31. Juli 2023
Arbeitsrecht

BAG zu Kettenbetriebsübergang und Widerspruchsrecht

BAG bestätigt Möglichkeit eines Kettenbetriebsübergangs und klärt die Voraussetzungen und Folgen für die Ausübung des arbeitnehmerseitigen Widerspruchs.

Das BAG hat sich im Urteil vom 15. Dezember 2022 (Az. 2 AZR 99/22) erneut mit der Frage befasst, ob und unter welchen Voraussetzungen sog. „Kettenbetriebsübergänge“ möglich sind. Bei solchen Betriebsübergängen gehen die betroffenen Arbeitsverhältnisse gegebenenfalls vom Veräußerer auf einen ersten Erwerber und dann auf einen zweiten oder weitere Erwerber über. 
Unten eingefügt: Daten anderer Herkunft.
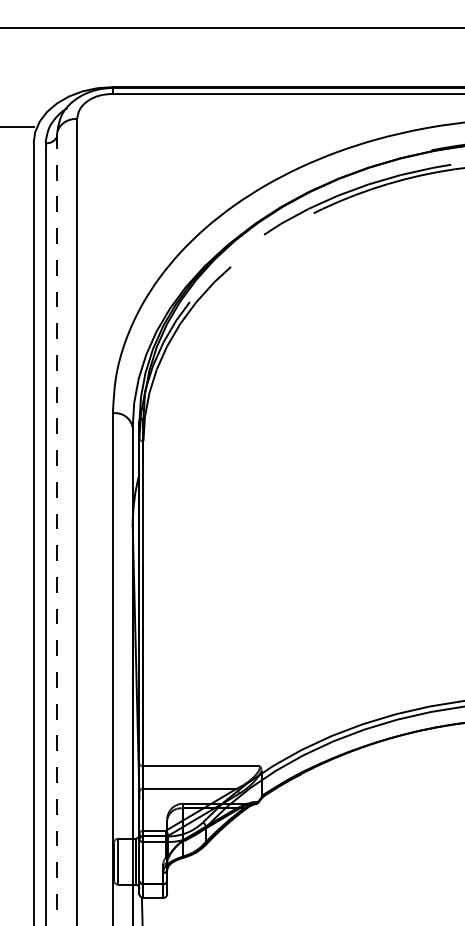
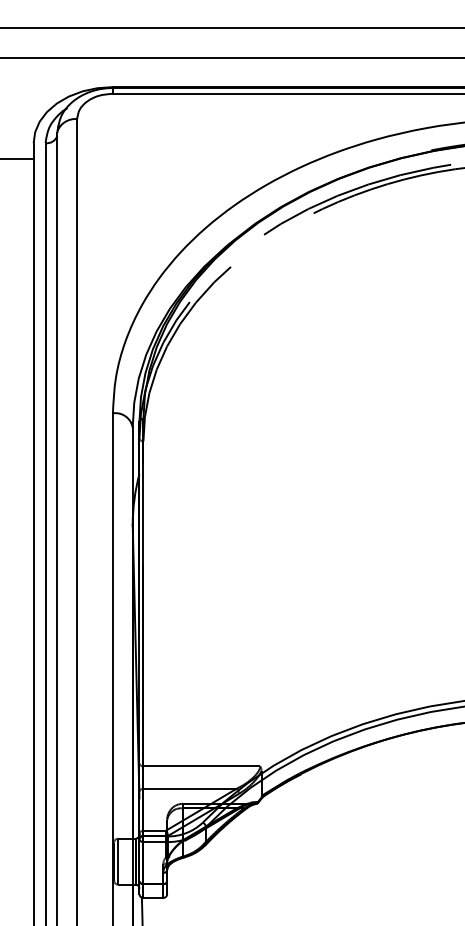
line at (231, 57): none -> present
line at (17, 126) position: (17, 126) -> (17, 158)
line at (57, 529): dashed -> solid
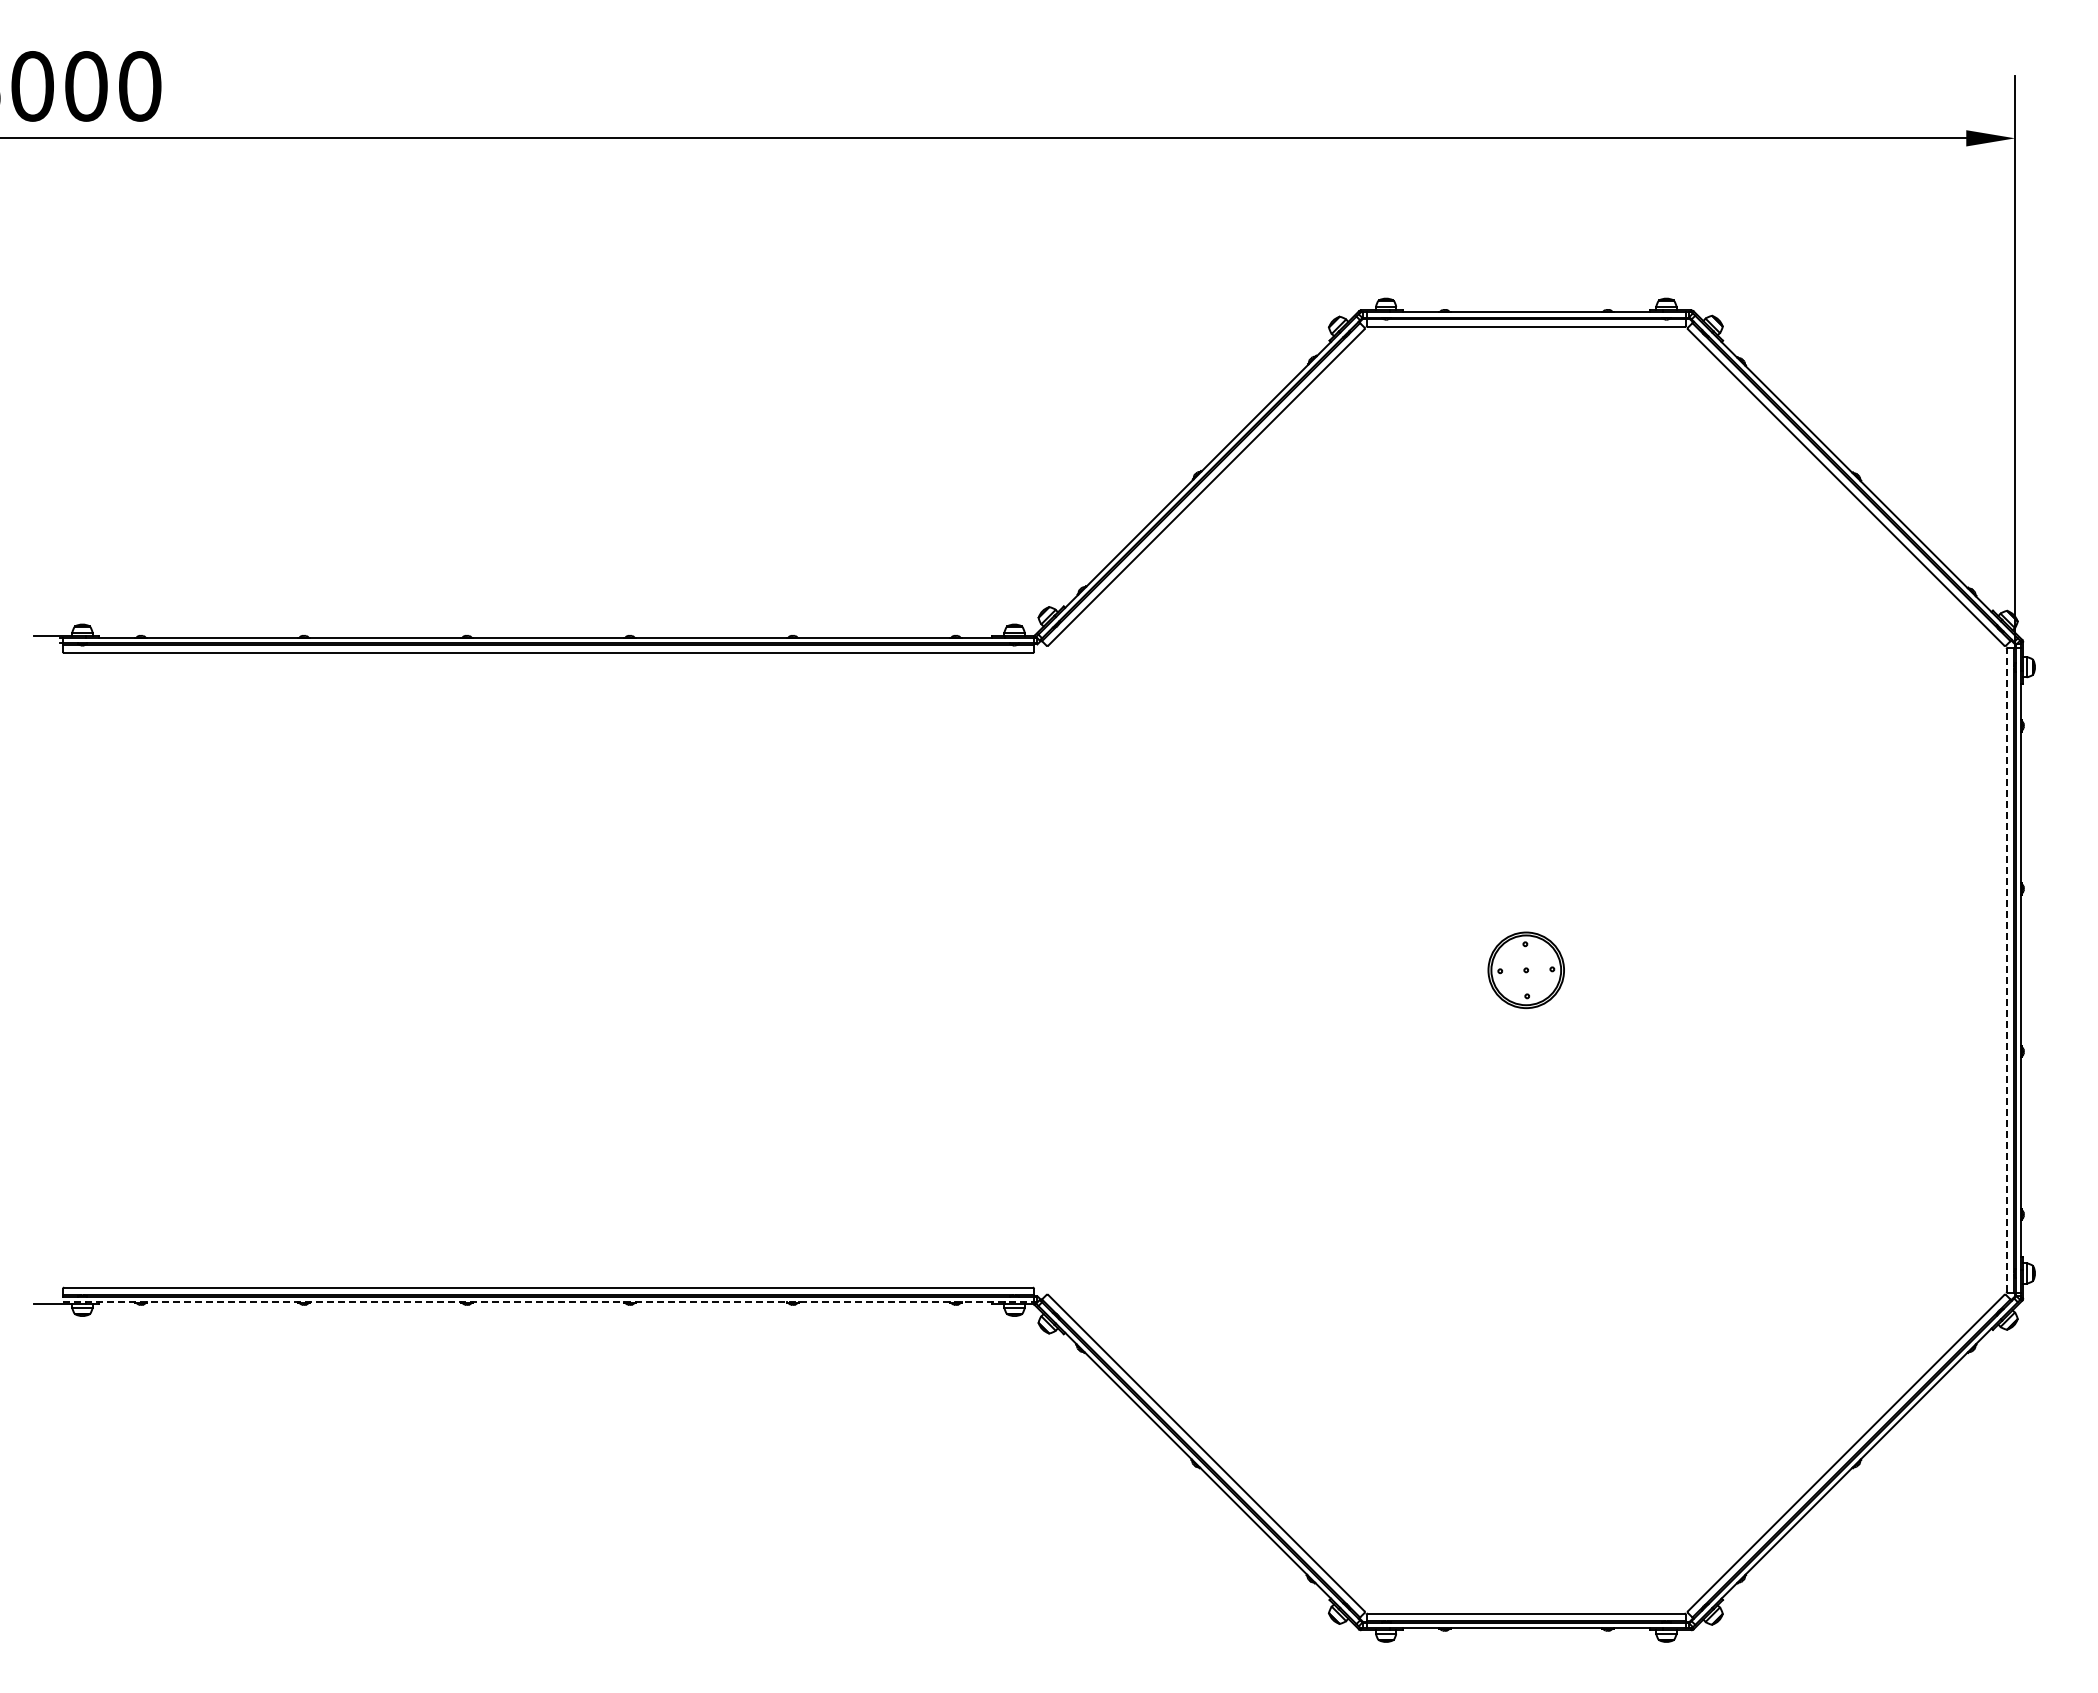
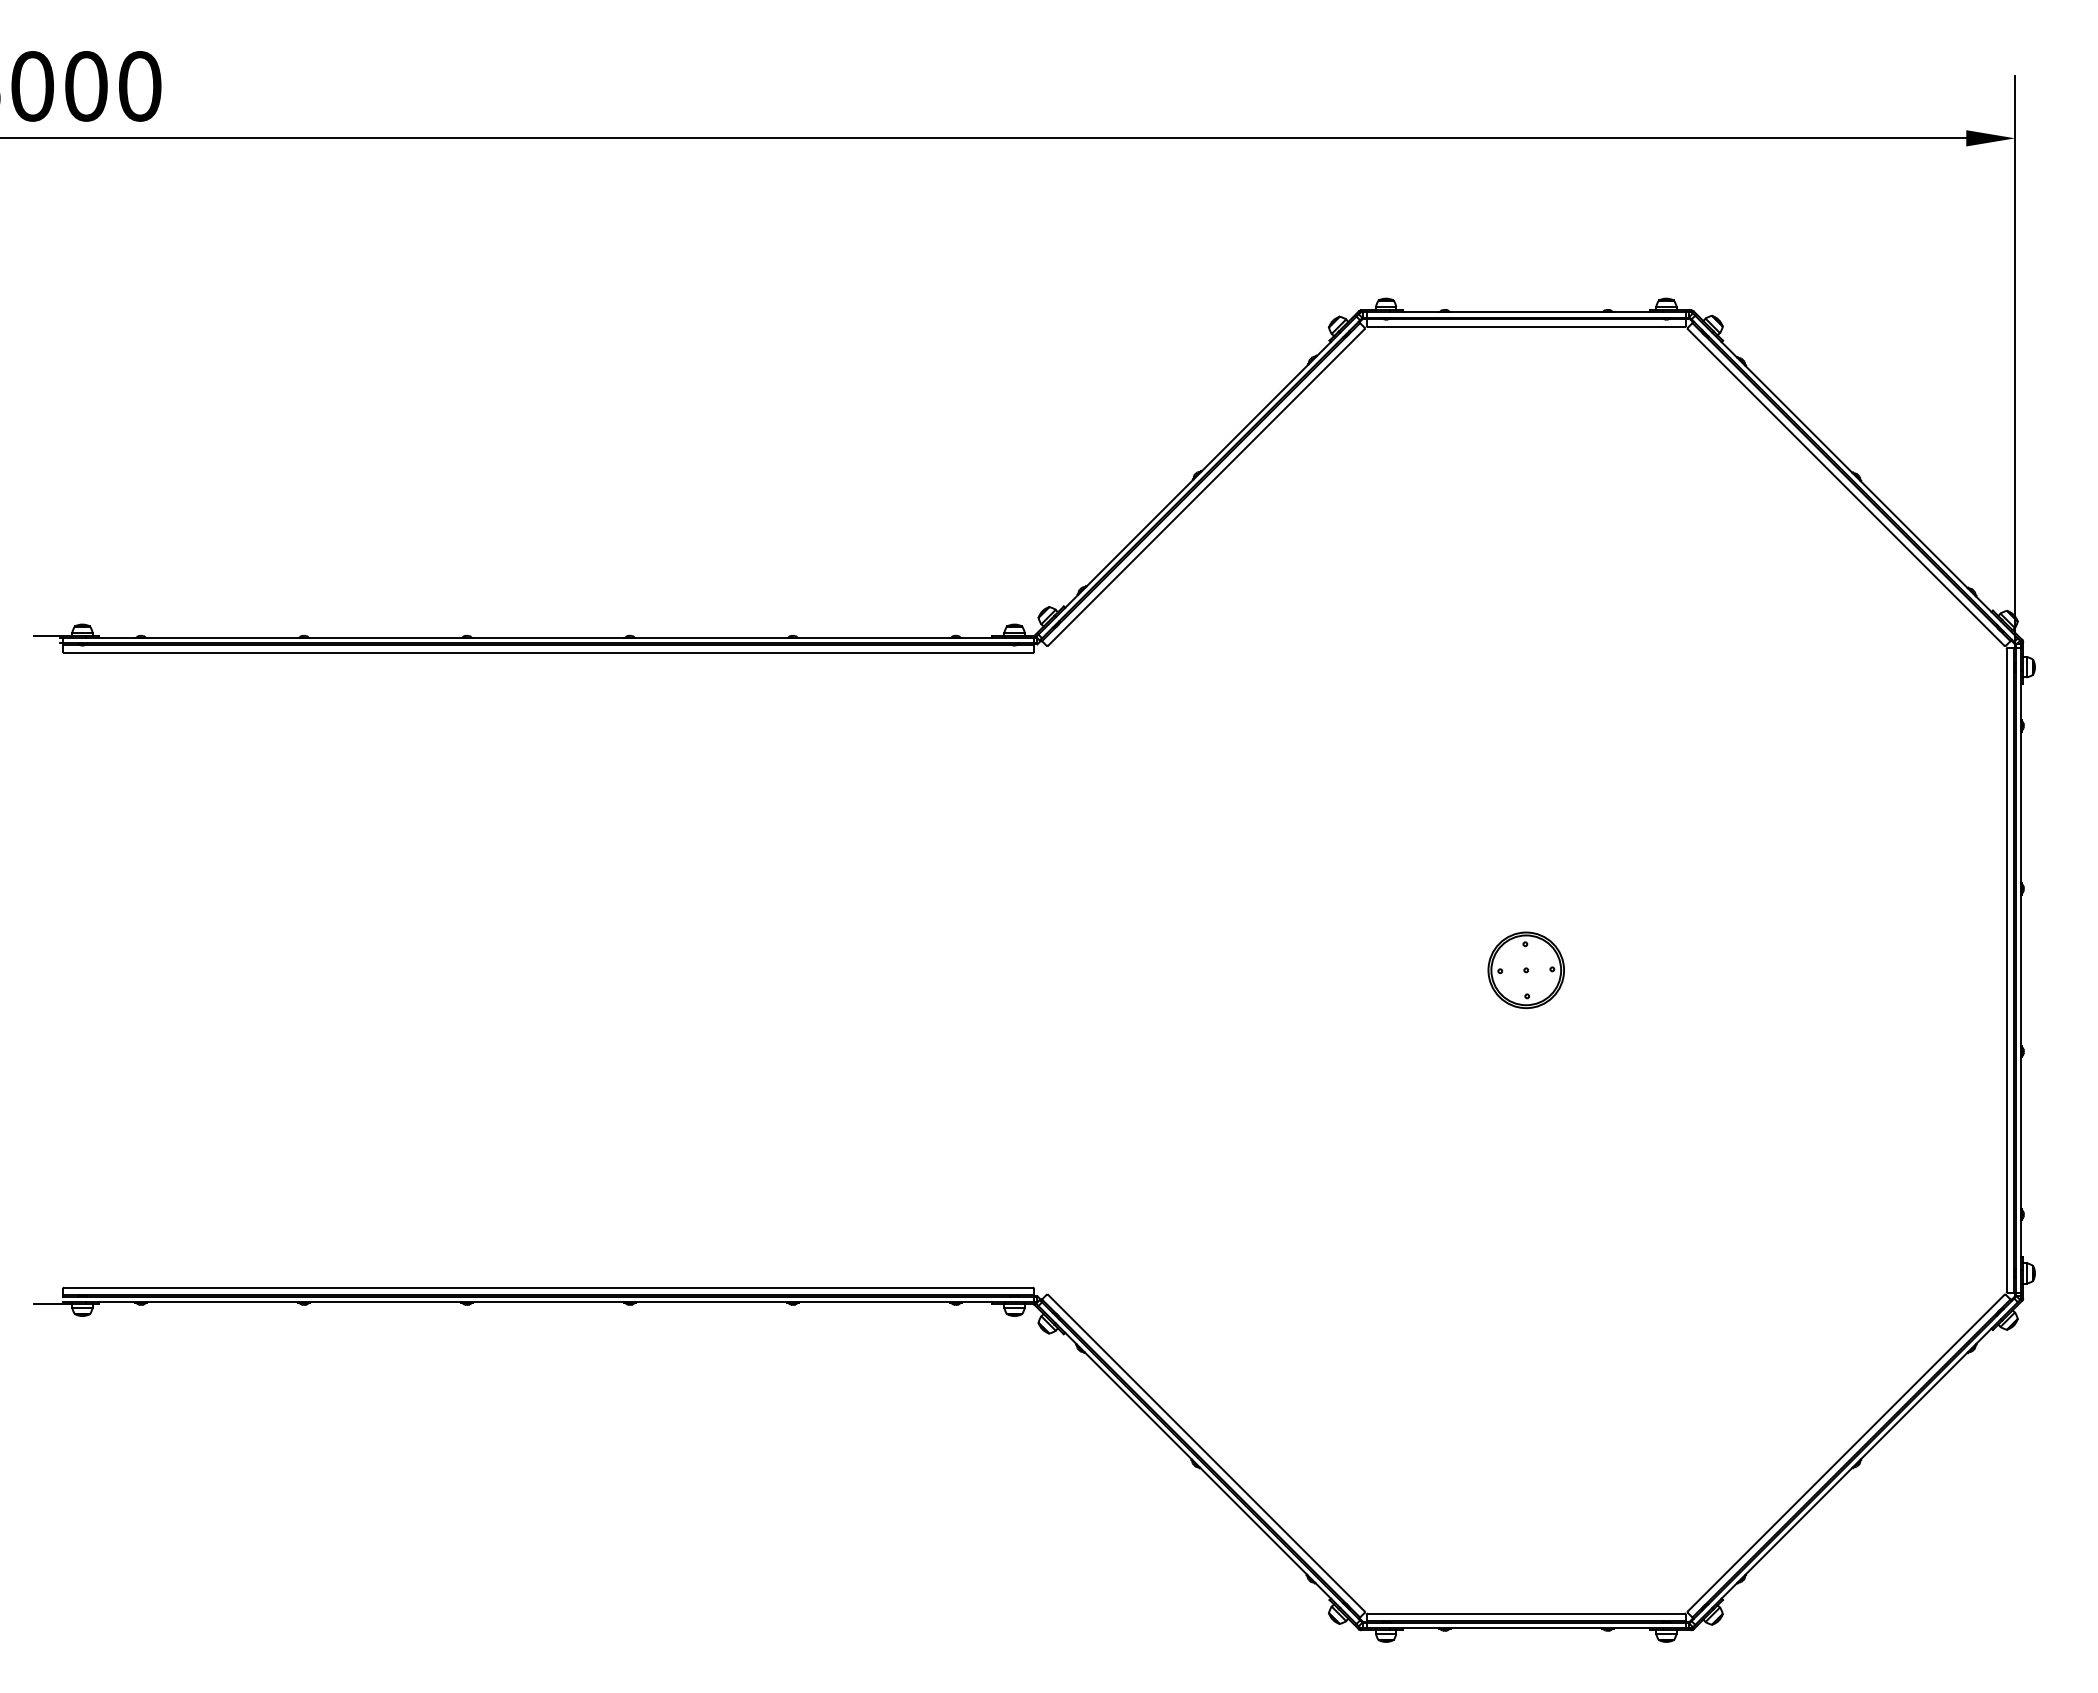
line at (2006, 969): dashed -> solid
line at (548, 1302): dashed -> solid
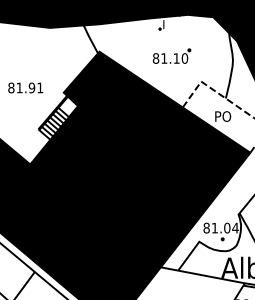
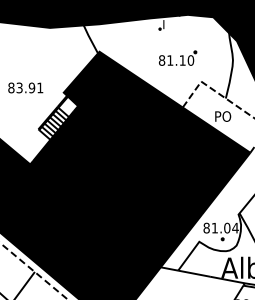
part at (172, 55) position: (172, 55) -> (178, 57)
text at (19, 87): 81.91 -> 83.91
line at (33, 271): solid -> dashed
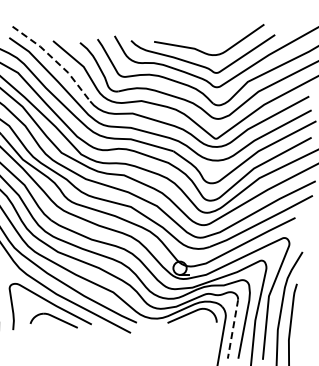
In dem angesprochenen Urteil ging es darüber hinaus um die praxisrelevante Frage, in welcher Form und gegenüber welchen Gesellschaften Arbeitnehmer* dem Übergang ihres Arbeitsverhältnisses gem. § 613a Abs. 6 BGB widersprechen müssen. In unserem Blogbeitrag fassen wir die Entscheidung und die Folgen für die Praxis zusammen.

Zunächst: Voraussetzungen eines sog. „Kettenbetriebsübergangs“

Ein sog. Kettenbetriebsübergang beschreibt die Fallkonstellation, in der im Rahmen von Unternehmenstransaktionen oder sonstigen Umstrukturierungen ein Betrieb oder Betriebsteil vom Veräußerer erst auf einen Zwischenerwerber und im engen zeitlichen Zusammenhang auf einen weiteren Erwerber übertragen wird. In der Praxis können Kettenbetriebsübergänge sowohl bei reinen gesellschaftsrechtlichen Übertragungsvorgängen auf der Grundlage des Umwandlungsgesetzes als auch bei rechtsgeschäftlichen Übertragungen eines Betriebs(teils) auftreten.

Stehen beide Vorgänge in einem engen zeitlichen Zusammenhang, finden sie also am gleichen Tag oder sogar innerhalb einer „juristischen Sekunde“, wie bei Kettenumwandlungen statt, stellt sich die zentrale und folgenreiche Frage, ob die Übertragungen arbeitsrechtlich als ein oder als zwei Betriebsübergänge zu qualifizieren sind. 

Im Ausgangspunkt sind beide Varianten denkbar: Die Übertragungsvorgänge können entweder als ein Betriebsübergang i.S.d. § 613a Abs. 1 BGB bewertet werden, mit der Folge, dass die betroffenen Arbeitsverhältnisse unmittelbar vom Veräußerer auf den Enderwerber gem. § 613a Abs. 1 S. 1 BGB übergehen. 

Möglich ist aber auch, dass die Arbeitsverhältnisse zunächst auf dem Zwischenerwerber und erst durch den zweiten Übertragungsvorgang auf den Enderwerber übergehen.

Das wirkt sich an zwei wesentlichen Stellen aus, nämlich einerseits bei der Gestaltung des Unterrichtungsschreibens gem. § 613a Abs. 5 BGB und andererseits bei der Frage, wann und wie gem. § 613a Abs. 6 BGB widersprochen werden kann. Wie immer verbieten sich pauschale Bewertungen.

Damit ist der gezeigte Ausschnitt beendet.